I tagged along this week with Zeb Beilke-McCallum, 37, a Warren organizer, as he canvassed outside Des Moines. Iowans are famous for choosing their candidates late, so I figured we’d meet a lot of undecided caucusgoers. But most had made up their minds.

“I can tell you I am caucusing for Elizabeth Warren — she’s exactly who I’m caucusing for!” Kelsey Jenn, 30, said breathlessly, dashing after the pit bull who had bounded out of the house to greet his new friends.

“Medicare for all” was one draw, and “I know she stands for teachers — I’m a teacher,” Jenn told me, herding the dog back inside. Bernie Sanders “also has great ideas,” she added, “but she seems to have more of a concrete idea of how to get there.”

Knock. Biden. Knock. Warren. Knock. Yang.

It wasn’t surprising that most people were decided, Beilke-McCallum told me. “A lot of times I’m really just there to reflect back to them what they’ve already figured out for themselves,” he said.

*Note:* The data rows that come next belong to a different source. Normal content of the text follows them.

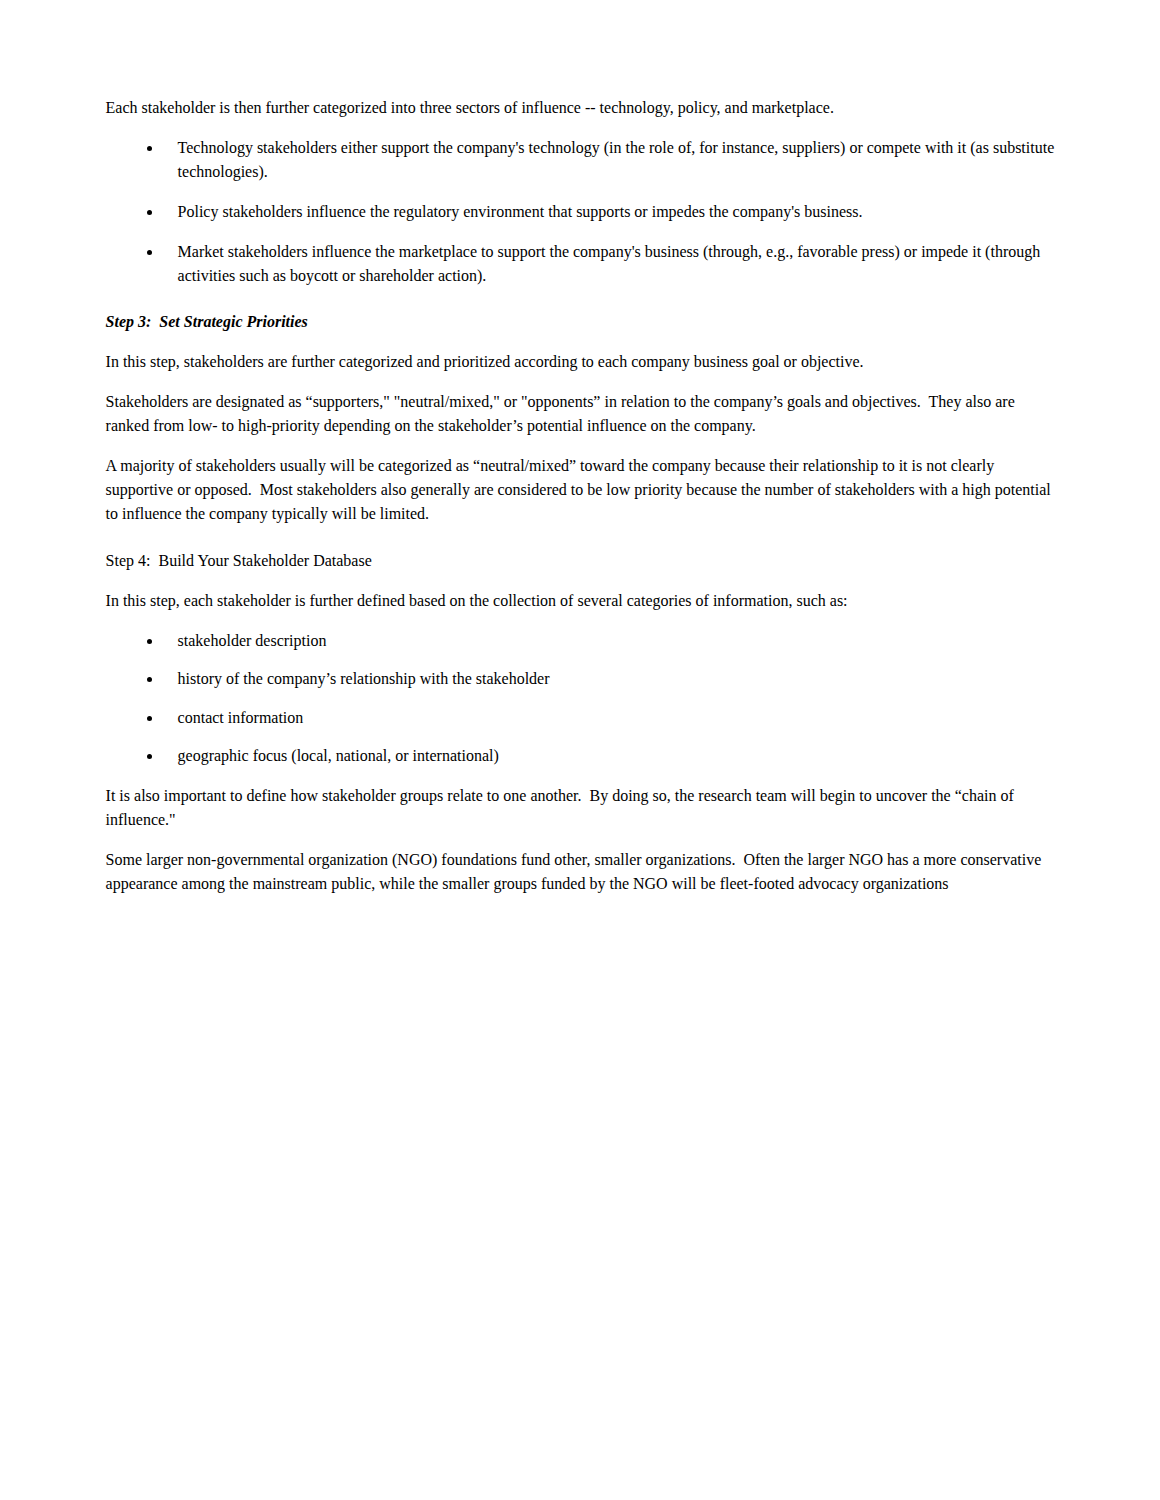Each stakeholder is then further categorized into three sectors of influence -- technology, policy, and marketplace.
Technology stakeholders either support the company's technology (in the role of, for instance, suppliers) or compete with it (as substitute technologies).
Policy stakeholders influence the regulatory environment that supports or impedes the company's business.
Market stakeholders influence the marketplace to support the company's business (through, e.g., favorable press) or impede it (through activities such as boycott or shareholder action).
Step 3: Set Strategic Priorities
In this step, stakeholders are further categorized and prioritized according to each company business goal or objective.
Stakeholders are designated as “supporters," "neutral/mixed," or "opponents” in relation to the company’s goals and objectives. They also are ranked from low- to high-priority depending on the stakeholder’s potential influence on the company.
A majority of stakeholders usually will be categorized as “neutral/mixed” toward the company because their relationship to it is not clearly supportive or opposed. Most stakeholders also generally are considered to be low priority because the number of stakeholders with a high potential to influence the company typically will be limited.
Step 4: Build Your Stakeholder Database
In this step, each stakeholder is further defined based on the collection of several categories of information, such as:
stakeholder description
history of the company’s relationship with the stakeholder
contact information
geographic focus (local, national, or international)
It is also important to define how stakeholder groups relate to one another. By doing so, the research team will begin to uncover the “chain of influence."
Some larger non-governmental organization (NGO) foundations fund other, smaller organizations. Often the larger NGO has a more conservative appearance among the mainstream public, while the smaller groups funded by the NGO will be fleet-footed advocacy organizations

At the next door, we finally met an undecided caucusgoer: Amanda Woodruff, 38, who runs a home day care program and came to the door with four children crowded around her legs.

“I kind of like Mayor Pete,” she said. “I don’t know a lot about Elizabeth. I don’t even know if I’m going to caucus yet, so I just haven’t really decided. I figured this weekend I’d try to decide.”

Warren’s universal child care plan was a draw, she said after Beilke-McCallum mentioned it.


The question-and-answer phase of the impeachment trial came to a close on Thursday, but not before some fireworks.

Chief Justice John Roberts blocked a question from Senator Rand Paul that would have revealed the identity of the C.I.A. whistle-blower whose account helped set off impeachment.

And Alan Dershowitz, a member of Trump’s legal team, stood by his controversial argument that anything a president does to ensure his own re-election is inherently in the public interest — even as he accused the news media of distorting his words.

But all of this commotion could come to a close on Friday. A key Republican senator, Lamar Alexander of Tennessee, said late Thursday that he would vote to block new witnesses and evidences. It was a strong sign that Republicans have the votes to move toward a quick acquittal, which could happen as early as Friday afternoon.

But Chuck Schumer, the Senate minority leader, suggested that he might use parliamentary maneuvers to delay that vote. “The minority has rights, and we will exercise those rights,” Schumer told reporters on Thursday. But he left it at that.